Monoid as a single object category

Question

I'm struggling with comprehending what monoids are in terms of category theory.

In examples they view integer numbers as a monoid. I think I get the set theoretic definition. We have a set and a associative binary operator (addition) and the neutral element (zero).

Then they are saying something like that - view the whole set as a single object and binary operator as bunch of morphisms for every element of the set.

Like add0 is an identity morphism. Which would really give us the same object i.e. the same set of all integer numbers. I think I understand this.

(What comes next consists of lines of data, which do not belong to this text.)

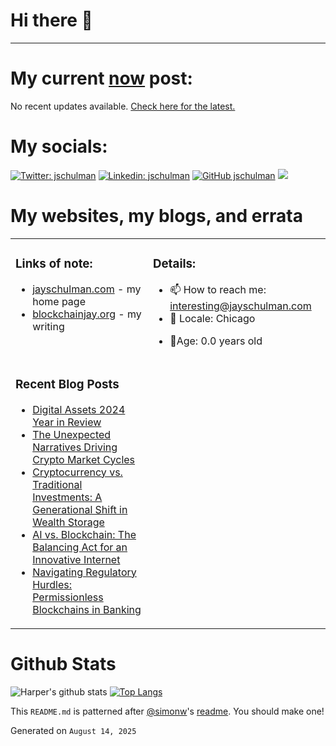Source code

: # Hi there 👋

<!-- bio starts -->


---

# My current [now](https://blockchainjay.org/now) post:

<!-- now starts -->
No recent updates available. [Check here for the latest.](https://jayschulman.com/)
<!-- now ends -->

# My socials:

<!-- social starts -->
[![Twitter: jschulman](https://img.shields.io/twitter/follow/jschulman?style=social)](https://twitter.com/jschulman)
[![Linkedin: jschulman](https://img.shields.io/badge/-jschulman-blue?style=flat&logo=Linkedin&logoColor=white&link=https://www.linkedin.com/in/jschulman/)](https://www.linkedin.com/in/jschulman/)
[![GitHub jschulman](https://img.shields.io/github/followers/jschulman?label=follow&style=social)](https://github.com/jschulman)
[![](https://img.shields.io/github/stars/jschulman?style=social)](https://github.com/jschulman)

<!-- social ends -->

# My websites, my blogs, and errata

<table><tr><td valign="top">

### Links of note:

<!-- links starts -->
- [jayschulman.com](http://jayschulman.com) - my home page
- [blockchainjay.org](http://blockchainjay.org) - my writing



<!-- links ends -->

</td><td valign="top">

### Details:

<!-- details starts -->
- 📫 How to reach me: [interesting@jayschulman.com](mailto:interesting@jayschulman.com)
- 📍 Locale: Chicago
<!-- age starts -->
- 👨Age: 0.0 years old
<!-- age ends -->

<!-- details ends -->

</td></tr><tr><td valign="top">

### Recent Blog Posts

<!-- blog starts -->
* [Digital Assets 2024 Year in Review](https://blockchainjay.org/posts/digital-assets-2024-year-in-review)
* [The Unexpected Narratives Driving Crypto Market Cycles](https://blockchainjay.org/posts/unexpected-narratives-driving-crypto-market-cycles)
* [Cryptocurrency vs. Traditional Investments: A Generational Shift in Wealth Storage](https://blockchainjay.org/posts/cryptocurrency-vs-traditional-investments-a-generational-shift-in-wealth-storage)
* [AI vs. Blockchain: The Balancing Act for an Innovative Internet](https://blockchainjay.org/posts/ai-vs-blockchain-the-balancing-act-for-an-innovative-internet)
* [Navigating Regulatory Hurdles: Permissionless Blockchains in Banking](https://blockchainjay.org/posts/navigating-regulatory-hurdles-the-case-for-permissionless-blockchains-in-banking)
<!-- blog ends -->

</td><td valign="top">

</td></tr></table>

# Github Stats

<!-- github_stats starts -->
![Harper's github stats](https://github-readme-stats.vercel.app/api?username=jschulman&show_icons=&private_count=true)
[![Top Langs](https://github-readme-stats.vercel.app/api/top-langs/?username=jschulman&layout=compact)]()

<!-- github_stats ends -->

This `README.md` is patterned after [@simonw](https://twitter.com/simonw)'s [readme](https://simonwillison.net/2020/Jul/10/self-updating-profile-readme/). You should make one!

<!-- date starts -->
Generated on `August 14, 2025`
<!-- date ends -->
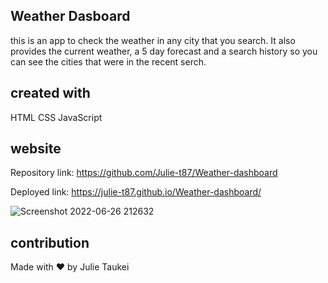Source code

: ## Weather Dasboard
this is an app to check the weather in any city that you search. It also provides the current weather, a 5 day forecast and a search history so you can see the cities that were in the recent serch.

## created with
HTML
CSS
JavaScript

## website
Repository link: https://github.com/Julie-t87/Weather-dashboard

Deployed link: https://julie-t87.github.io/Weather-dashboard/

![Screenshot 2022-06-26 212632](https://user-images.githubusercontent.com/94236932/175854454-85aea6f1-6ae5-4bab-8714-e4870bc8438c.png)

## contribution
Made with ❤️️ by Julie Taukei
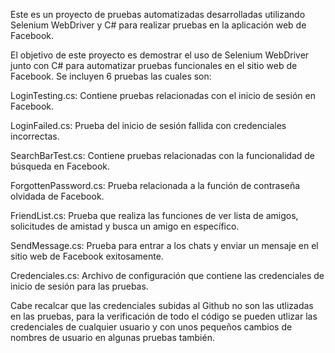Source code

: Este es un proyecto de pruebas automatizadas desarrolladas utilizando Selenium WebDriver y C# para realizar pruebas en la aplicación web de Facebook.

El objetivo de este proyecto es demostrar el uso de Selenium WebDriver junto con C# para automatizar pruebas funcionales en el sitio web de Facebook. Se incluyen 6 pruebas las cuales son:

LoginTesting.cs: Contiene pruebas relacionadas con el inicio de sesión en Facebook.

LoginFailed.cs: Prueba del inicio de sesión fallida con credenciales incorrectas.

SearchBarTest.cs: Contiene pruebas relacionadas con la funcionalidad de búsqueda en Facebook.

ForgottenPassword.cs: Prueba relacionada a la función de contraseña olvidada de Facebook.

FriendList.cs: Prueba que realiza las funciones de ver lista de amigos, solicitudes de amistad y busca un amigo en específico.

SendMessage.cs: Prueba para entrar a los chats y enviar un mensaje en el sitio web de Facebook exitosamente.

Credenciales.cs: Archivo de configuración que contiene las credenciales de inicio de sesión para las pruebas.



Cabe recalcar que las credenciales subidas al Github no son las utlizadas en las pruebas, para la verificación de todo el código se pueden utlizar las credenciales de cualquier usuario y con unos pequeños cambios de nombres de usuario en algunas pruebas también.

But let's view the morphism add1. After applying it to the our single object (the set of all integers) we would have a set {1,2,3…} not the {0,1,2,3…}. Aren't domain and codomain different in that case?

That's what's bothering me. Can someone clarify that to me?

Here is the text that gives me problems.

The text

Answer 1

No, that's not the way to view it. In order to view a monoid as a category, you have a single object $\mathsf{Andreas}$, and each element of the monoid is one morphism $\mathsf{Andreas}\to\mathsf{Andreas}$ in the category. The monoid operation is the composition in the category.

So for the integers, you don't have a morphism "add 1", but a morphism that is simply called $1$. And composition in the category works such that $1$ composed with $1$ is the morphism called $2$.

This is an example of a category where the morphisms are not functions.

Answer 2

You already know that a monoid $M$ is a set with a unit $e$ and a binary operation. More precisely, if $a,b,c\in M$ then $$a\circ b\in M$$ $$(a\circ b)\circ c=a\circ (b\circ c)$$ $$e\circ a=a\circ e=a$$

Now, take any category $C$ with one object, $c$. Since $C$ is a category, we need to say what the arrows are. That is, what the morphisms $c\rightarrow c$ are. There must be a unit $1_{c}:c\rightarrow c$, the arrows must be composeable and the composition must be associative. More precisely, if $f,g$ and $h$ are arrows, then $$f\circ g\in Morph(C)$$ $$(f\circ g)\circ h= f\circ (g\circ h)$$ $$1_{c}\circ f=f\circ 1_{c}=f$$Notice we are $\textit not$ talking about sets here. Just objects and arrows, in the abstract.

But now if we just observe that the operations on $M$ are $\textit exactly$ the same as the operations on $Morph(C)$, we may regard the category $C$ as the monoid $M$. This correspondence is reversible: given category $C=\left \{ c \right \}$ we obtain a monoid $M$ whose elements are the arrows of $C$.

Thus the two descriptions are equivalent.

All this works because the binary operations are the same for both structures.

Answer 3

In addition to Henning Makholm's crisp and clear answer, you might find the opening six pages of my Notes on Category Theory helpful. They too give the example of a monoid as a category, but also give some other examples of categories where the arrows are not functions in any ordinary sense. Another important illustration is the case of a posets treated as a category.

In fact these examples suggest why we might well prefer to talk of 'arrows' rather than 'morphisms' (because the very term 'morphism' comes with baggage, and almost inevitably makes us think of a function -- but to repeat, arrows need not be functions).